Tuesday, December 4, 2012

Profound Sadness

Peace + Peace = 4
As many of you recall, my mom could not make the 3000 mile journey to be at my side when I had my son in October. Originally it was a question of spontaneity. Airplane tickets tend to be absurdly overpriced if you have to purchase them last-minute (especially cross country) and since you seldom know exactly when to expect labor, that's how she'd need to buy them. Even so, she was going to do her best to stash some cash so that she could be there.

It was really important to me that she be there. I've been in the hospital a lot and she has always been by my side. Being admitted without her seemed like a frightening and to be absolutely candid, saddening idea to me. I was a little bummed by the mere prospect that there was even a remote chance she'd be unable to make it. Finding out I would likely have to be induced was almost a relief, even as much as I did not want to be induced, simply for the fact that it would give my mom a heads up to make arrangements to come out here.

So when I called to let her know there was an official deadline in place as to how far my doctors would allow this pregnancy to continue, I was excited. When I dialed her up on the telephone there was something in her voice that suggested something was amiss, but her boss' wife had been being especially cunty lately and I attributed it to that. Looking back, I should've known better. The good news was that my grandfather had plenty of free miles to fly with and could very likely fly them both out here for next to nothing.
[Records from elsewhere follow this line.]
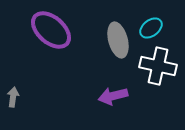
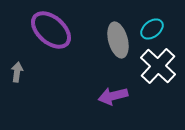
cyan ellipse: moved 1 px right, 1 px down
white cross: rotated 30 degrees clockwise
gray arrow: moved 4 px right, 25 px up
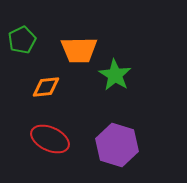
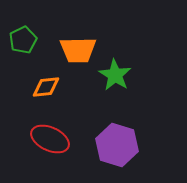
green pentagon: moved 1 px right
orange trapezoid: moved 1 px left
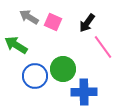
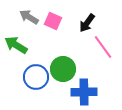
pink square: moved 1 px up
blue circle: moved 1 px right, 1 px down
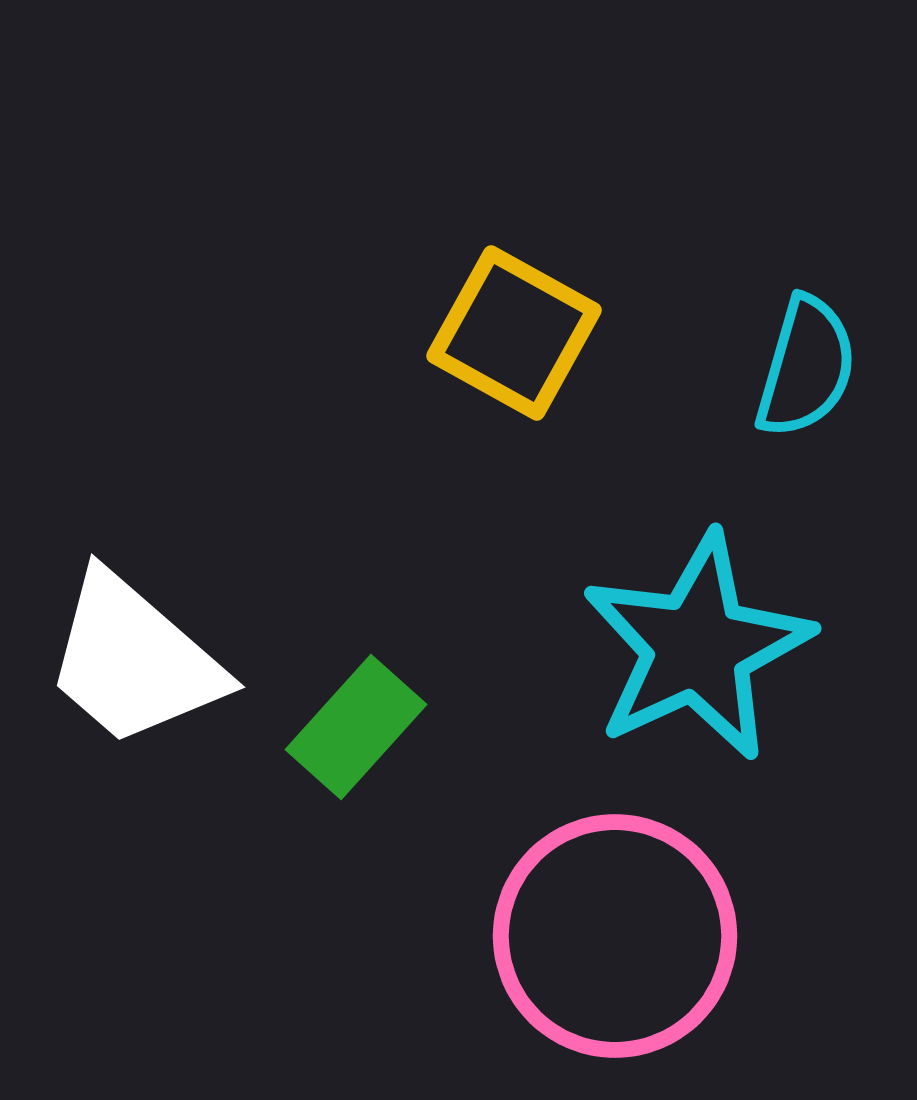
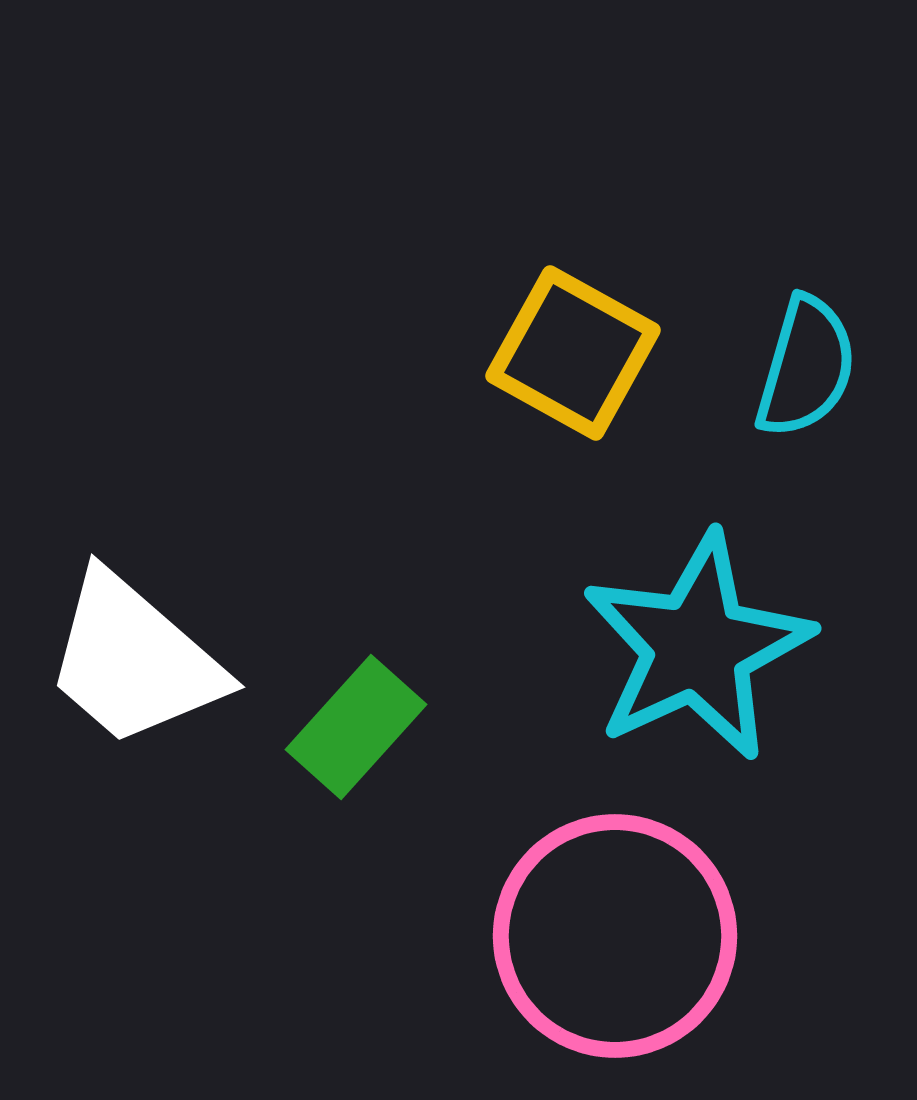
yellow square: moved 59 px right, 20 px down
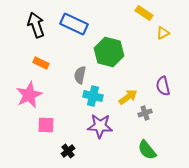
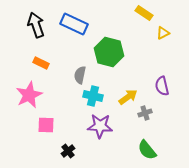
purple semicircle: moved 1 px left
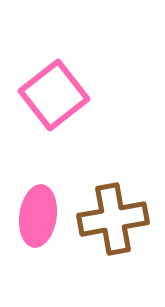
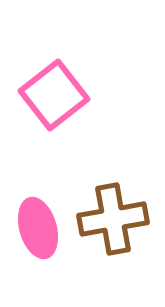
pink ellipse: moved 12 px down; rotated 24 degrees counterclockwise
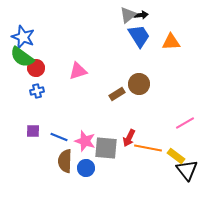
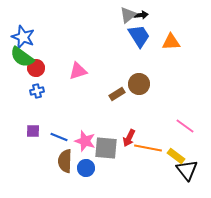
pink line: moved 3 px down; rotated 66 degrees clockwise
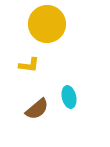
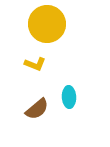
yellow L-shape: moved 6 px right, 1 px up; rotated 15 degrees clockwise
cyan ellipse: rotated 10 degrees clockwise
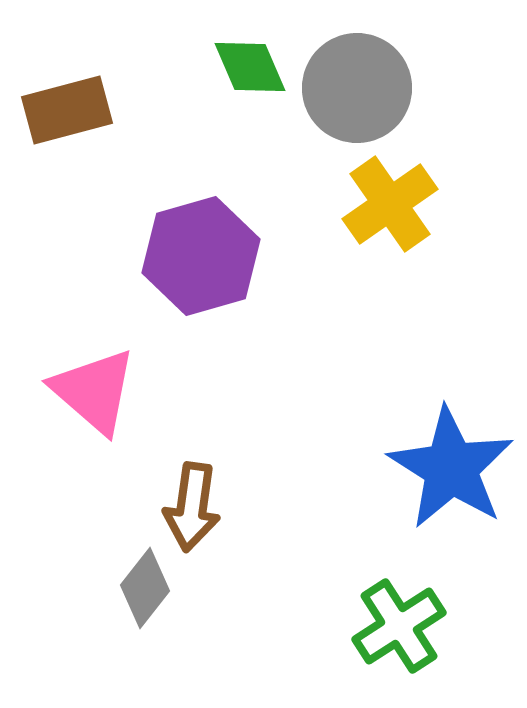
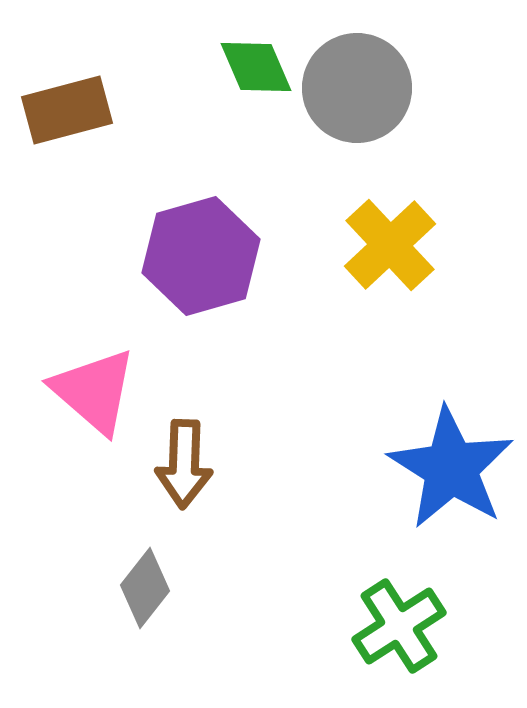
green diamond: moved 6 px right
yellow cross: moved 41 px down; rotated 8 degrees counterclockwise
brown arrow: moved 8 px left, 43 px up; rotated 6 degrees counterclockwise
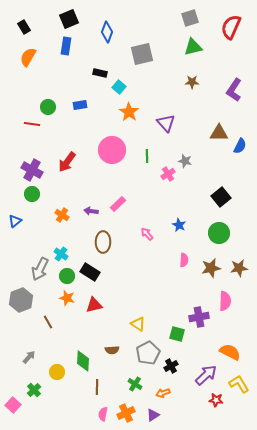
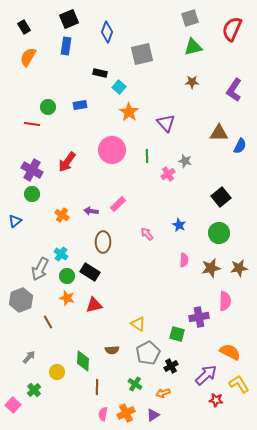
red semicircle at (231, 27): moved 1 px right, 2 px down
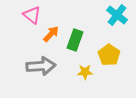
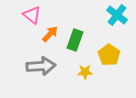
orange arrow: moved 1 px left
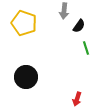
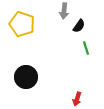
yellow pentagon: moved 2 px left, 1 px down
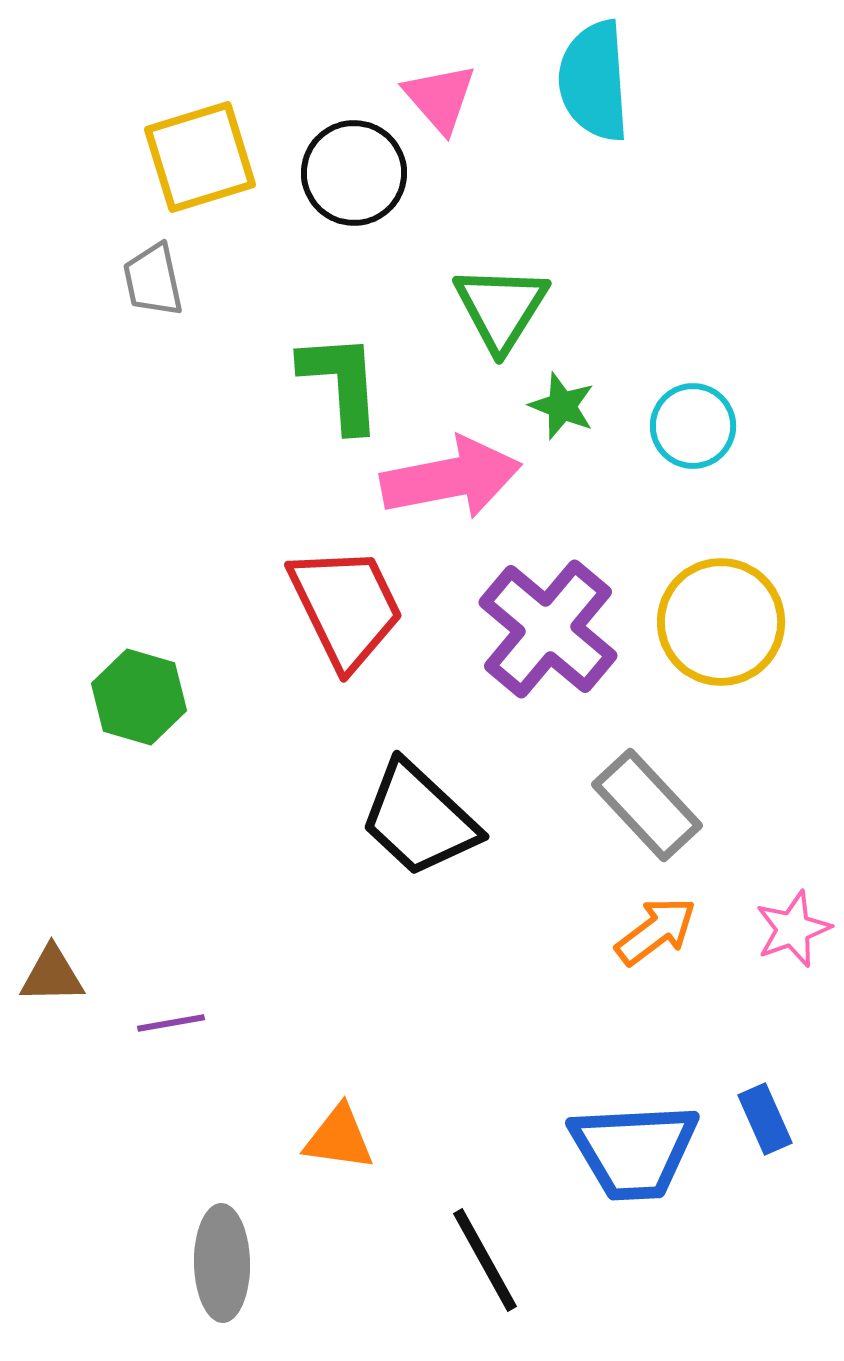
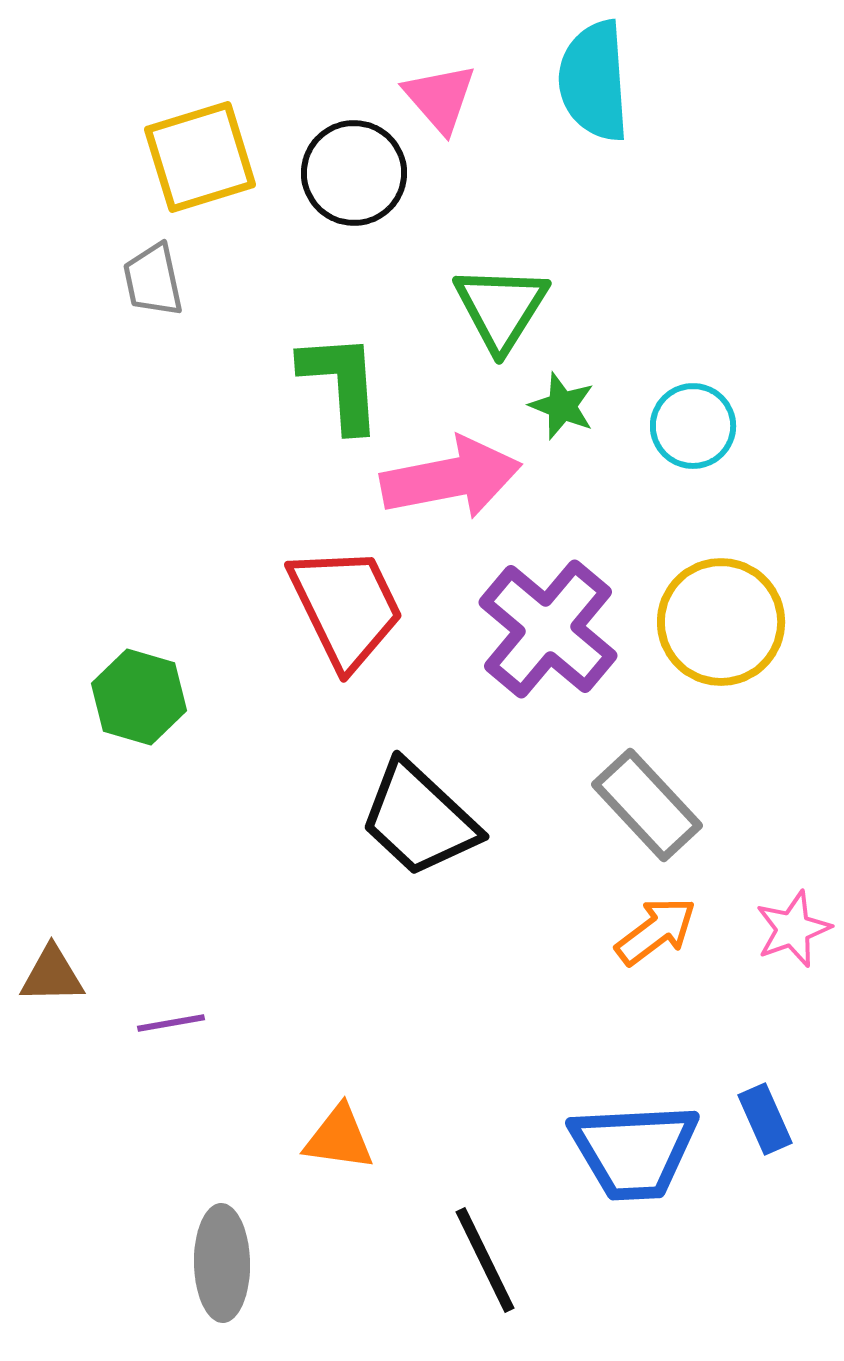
black line: rotated 3 degrees clockwise
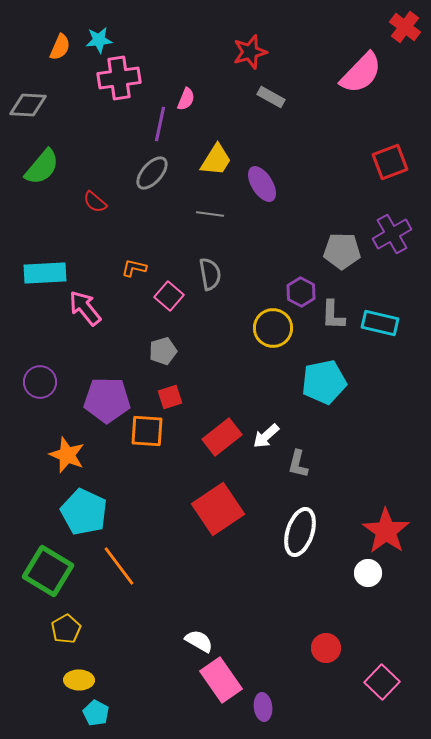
When I went into labor naturally the next morning, I texted her while waiting for my contractions to reach the five minute mark to let her know she should grab my grandfather and hurry to the airport. That's when, as recounted in my blog about my labor experience, she informed me she would be unable to make it due to having the flu. I was upset by this but had bringing a new life into the world to distract me from how sad the idea really was -- for her to miss the birth of her grandson. She promised to make the trip to meet him as soon as she could.

The days after delivery all sort of blurred together. One week turned into two and before I knew it, it was Halloween. My favorite holiday next to Thanksgiving. My grandfather was at my mom's house, so we decided to Skype. He doesn't know how to operate the program, so the only time he gets to see me is when he visits my mom's house, two states away from where he lives normally. I was really excited to introduce them to Jude in real-time. It was also nice because I could also introduce them to Aaron's parents, who were over at the time. They've been wanting to meet for a while now, so this would be perfect. Unfortunately with company over and with mommy duty never ending, I ran out of hours in the day and we had to postpone the call until the following day.

The next day, I got my mom and grandfather on Skype. I was so happy to see them both. It had been a tough few weeks postpartum. Adjusting to life as a parent is no easy feat. Seeing my own parent was extremely comforting. She did it alone. Immediately I knew something was off. My mother, who has never worn a hat in her life, was in one. "You're in a cap," I remarked curiously.

"I am," she responded. I shook the strangeness out of my mind, because she's not opposed to trying new things and introduced her to new grandson and Aaron's parents. Then she teared up a little and apologized for having to tell me this way, with company present. I boggled for a minute, wondering what she meant, and then she simply blurted out the news, "I have cancer."

Anyone who knows me knows how rarely I cry. Especially in front of other people. Yet the moment that word left her lips I just burst into tears. Unable to hug my mom, I hugged Aaron's. Aaron appeared from the back room and guided me into the bedroom for some privacy, baby in one hand, phone in the other. There my mom and grandfather tried to console me and the only reason I was able to regain composure was due to this singular thought: she has cancer and yet she's the one trying to comfort me. How ridiculous.

She assured me she was responding well to treatment and revealed that she had known for some time now. She made up the story about having the flu because she didn't want me to relate the birth of my first child to her having cancer. Then she removed her hat to show her bald head, having already lost all of her hair to the chemo. All of her lovely red hair. She looked good though. Her skin was luminous and her eyes were bright. Illness and radiation hadn't made her any less beautiful.

Since then I've learned it's lymphoma, a very aggressive form of cancer, but also completely curable if caught in time. So there is hope. It will be a while before she can come out here, since she has to plan the trip around the breaks in her chemotherapy, but with any luck I'll be able to hug her directly after the holidays.

In the meanwhile, anyone have any particularly delicious recipes with ginger as the main ingredient? Cookies, tea, muffins, etc.? Easing her nausea from the radiation would be a fabulous gift. More  immediately useful than prayers or wishes (though please send those too).